Directors: Hamish Hamilton/Katy Mullan

99min  UK Documentary

With its chipper introduction by the plummy V&A Museum tour guides, Victoria Broackes and  Geoffrey Marsh, DAVID BOWIE IS plays like a glossy travelogue piece you might expect to see on the Heathrow Express or a London Hotel lobby, vaunting the attractions of cultural London. For those who express a passing interest in this iconic music man it provides some interesting background ephemera, over continental breakfast or a cursory glass of red. But for devotees ravenous and ready to chow down on a meaty chunk of the charismatic singer’s 40 year’s of life and works it’s nothing more than an amuse-gueule. So when does the real documentary arrive?.

Co-directors Hamish Hamilton and Katy Mullan lead us in by introducing chapters of this portmanteau affair with its arcane titles such as “David Bowie is blowing our minds”. This has the feel of a graduation show aimed at informing and updating elderly relatives from Utoxeter or sheltered out-of-towners from Stanmore who are more used to the Museum’s usual fare of pre-Raphaelite this and post-Impressionist that, and have come to see what all the fuss is about.

The camera feels rather awkward as it navigates the variety of different ‘installations’ but works better with the sequences shot in front of live audiences where the usual talking heads contribute their pennyworths on the subject of Bowie (pronounced Bowie as in showy – ‘after the Knife of the same name’). Jarvis Cocker says a few words and Kansai Yamamoto thrills at the memory of his designs being worn by “Ziggy Stardust”, especially being a woman’s designer. The film’s longueurs featuring only applause detract rather than add to the experience.

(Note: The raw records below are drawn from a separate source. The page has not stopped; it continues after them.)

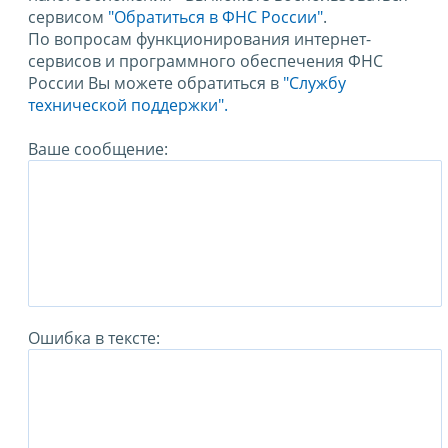
сервисом
"Обратиться в ФНС России"
.
По вопросам функционирования интернет-
сервисов и программного обеспечения ФНС
России Вы можете обратиться в
"Службу
технической поддержки".
Ваше сообщение:
Ошибка в тексте: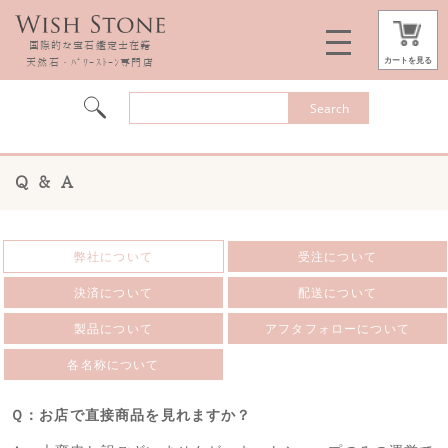
国際的な宝石鑑定士在籍
カートを見る
天然石・ﾊﾟﾜｰｽﾄｰﾝ専門店
Q & A
弊社について
受注について
決済について
配送について
製品について
アフタフォローについて
各名称について
Ｑ：お店で直接商品を見れますか？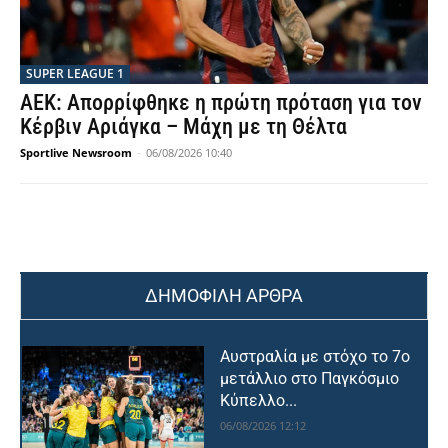
SUPER LEAGUE 1
ΑΕΚ: Απορρίφθηκε η πρώτη πρόταση για τον
Κέρβιν Αριάγκα – Μάχη με τη Θέλτα
Sportlive Newsroom
-
06/08/2026 10:40
ΔΗΜΟΦΙΛΗ ΑΡΘΡΑ
Αυστραλία με στόχο το 7ο
μετάλλιο στο Παγκόσμιο
Κύπελλο...
06/08/2026 12:12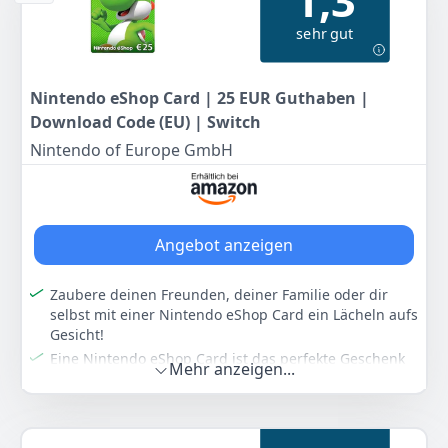
1,3
Wenn du den Nintendo eShop über deine Nintendo
sehr gut
Switch-Konsole aufrufst, findest du dort eine Vielzahl
von Spielen, die du direkt kaufen und herunterladen
kannst.
Nintendo eShop Card | 25 EUR Guthaben |
Du kannst dein Nintendo eShop-Guthaben mithilfe
Download Code (EU) | Switch
von Nintendo eShop Cards in Höhe der folgenden fünf
Beträge aufstocken: 15 €, 25 €, 50 €, 75 € und 100 €.
Nintendo of Europe GmbH
Bitte beachte, dass Preise im Nintendo eShop in der
Währung angezeigt werden, die der Einstellung des
Landes bzw. der Region deines Nintendo-Accounts
entsprechen.
Angebot anzeigen
Farbe
Hersteller
Gewicht
-
Nintendo
-
Zaubere deinen Freunden, deiner Familie oder dir
selbst mit einer Nintendo eShop Card ein Lächeln aufs
15
00 €
Gesicht!
Eine Nintendo eShop Card ist das perfekte Geschenk
Mehr anzeigen...
Anzeigen
für alle, die gerne Spaß haben und Spiele lieben!
Du kannst Nintendo eShop Cards als schnelle,
einfache und sichere Alternative zu Kreditkarten
verwenden, um Spiele und andere Inhalte im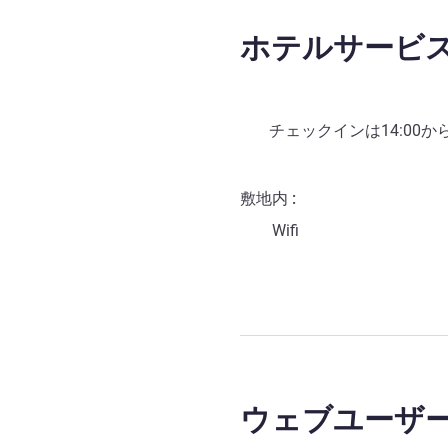
ホテルサービ
チェックインは
14:00
か
敷地内
Wifi
ウェブユーザ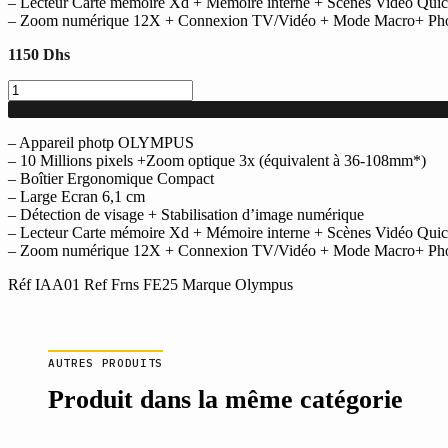
– Lecteur Carte mémoire Xd + Mémoire interne + Scènes Vidéo Qui
– Zoom numérique 12X + Connexion TV/Vidéo + Mode Macro+ Pho
1150
Dhs
quantité
de
Appareil
photo
– Appareil photp OLYMPUS
OLYMPUS
– 10 Millions pixels +Zoom optique 3x (équivalent à 36-108mm*)
FE25
– Boîtier Ergonomique Compact
– Large Ecran 6,1 cm
– Détection de visage + Stabilisation d’image numérique
– Lecteur Carte mémoire Xd + Mémoire interne + Scènes Vidéo Qui
– Zoom numérique 12X + Connexion TV/Vidéo + Mode Macro+ Pho
Réf IAA01 Ref Frns FE25 Marque Olympus
AUTRES PRODUITS
Produit dans la même catégorie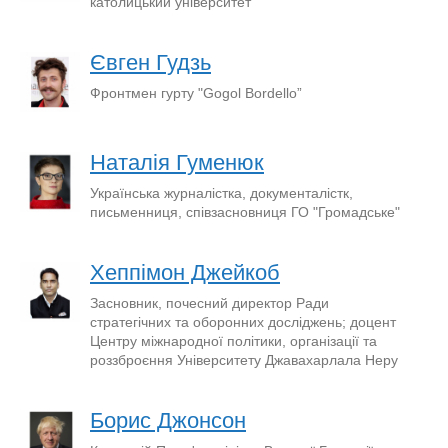
католицький університет
Євген Гудзь
Фронтмен гурту "Gogol Bordello”
Наталія Гуменюк
Українська журналістка, документалістк,
письменниця, співзасновниця ГО "Громадське"
Хеппімон Джейкоб
Засновник, почесний директор Ради
стратегічних та оборонних досліджень; доцент
Центру міжнародної політики, організації та
роззброєння Університету Джавахарлала Неру
Борис Джонсон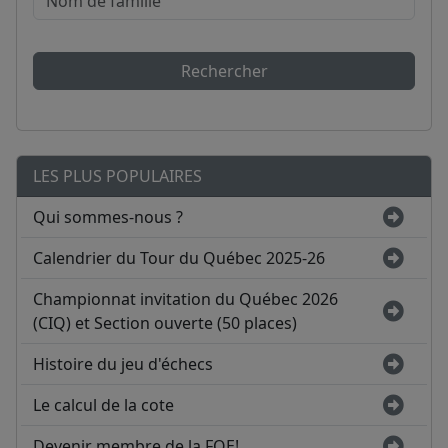
Rechercher
LES PLUS POPULAIRES
Qui sommes-nous ?
Calendrier du Tour du Québec 2025-26
Championnat invitation du Québec 2026
(CIQ) et Section ouverte (50 places)
Histoire du jeu d'échecs
Le calcul de la cote
Devenir membre de la FQE!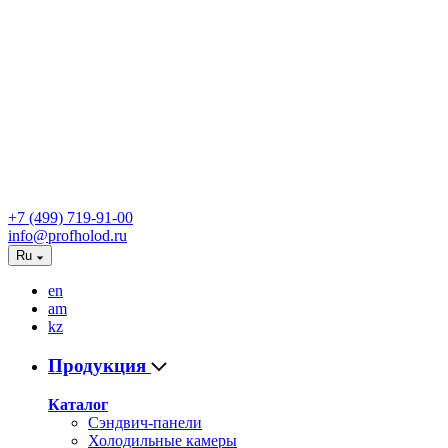
+7 (499) 719-91-00
info@profholod.ru
Ru
en
am
kz
Продукция
Каталог
Сэндвич-панели
Холодильные камеры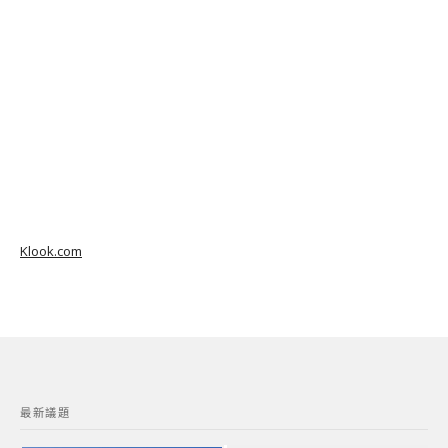
Klook.com
最新議題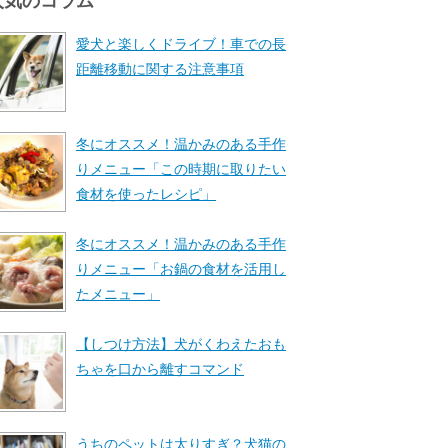
人気のコラム
愛犬と楽しくドライブ！車での長
距離移動に関する注意事項
冬にオススメ！温かみのある手作
りメニュー「この時期に取りたい
食材を使ったレシピ」
冬にオススメ！温かみのある手作
りメニュー「お鍋の食材を活用し
たメニュー」
【しつけ方法】犬がくわえたおも
ちゃを口から離すコマンド
うちのペットは太りすぎ？犬猫の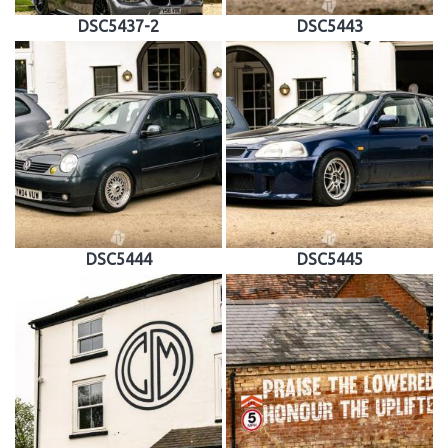
DSC5437-2
DSC5443
DSC5444
DSC5445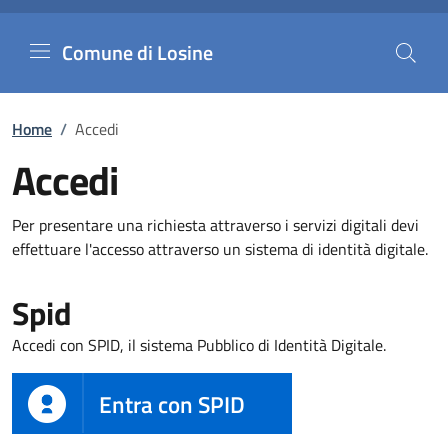
Comune di Losine
Vai al contenuto principale
Comune di Losine
Home
/
Accedi
Accedi
Per presentare una richiesta attraverso i servizi digitali devi
effettuare l'accesso attraverso un sistema di identità digitale.
Spid
Accedi con SPID, il sistema Pubblico di Identità Digitale.
Entra con SPID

Apart from some photos and personal drawings, David Bowie’s evocative wardrobe is far the most exciting part of this filmed exhibition. Those legendary outfits are redolent of the seventies when Bowie’s burgeoning sexual ambiguity felt edgily provocative and thrilling for a generation brought up on the freshly-shampooed sentimentality of the Beatles or even the ‘cheeky’ Monkeys. This is an amusing outing for those wishing to tune-in and glide over the surface of the David Bowie machine and with any luck will whet the appetite for the making of real in-depth documentary. MT

DAVID BOWIE IS on general release from Monday 17th November 2014 in selected venues nationwide. The exhibition was on display at the Victoria and Albert Museum in 2013.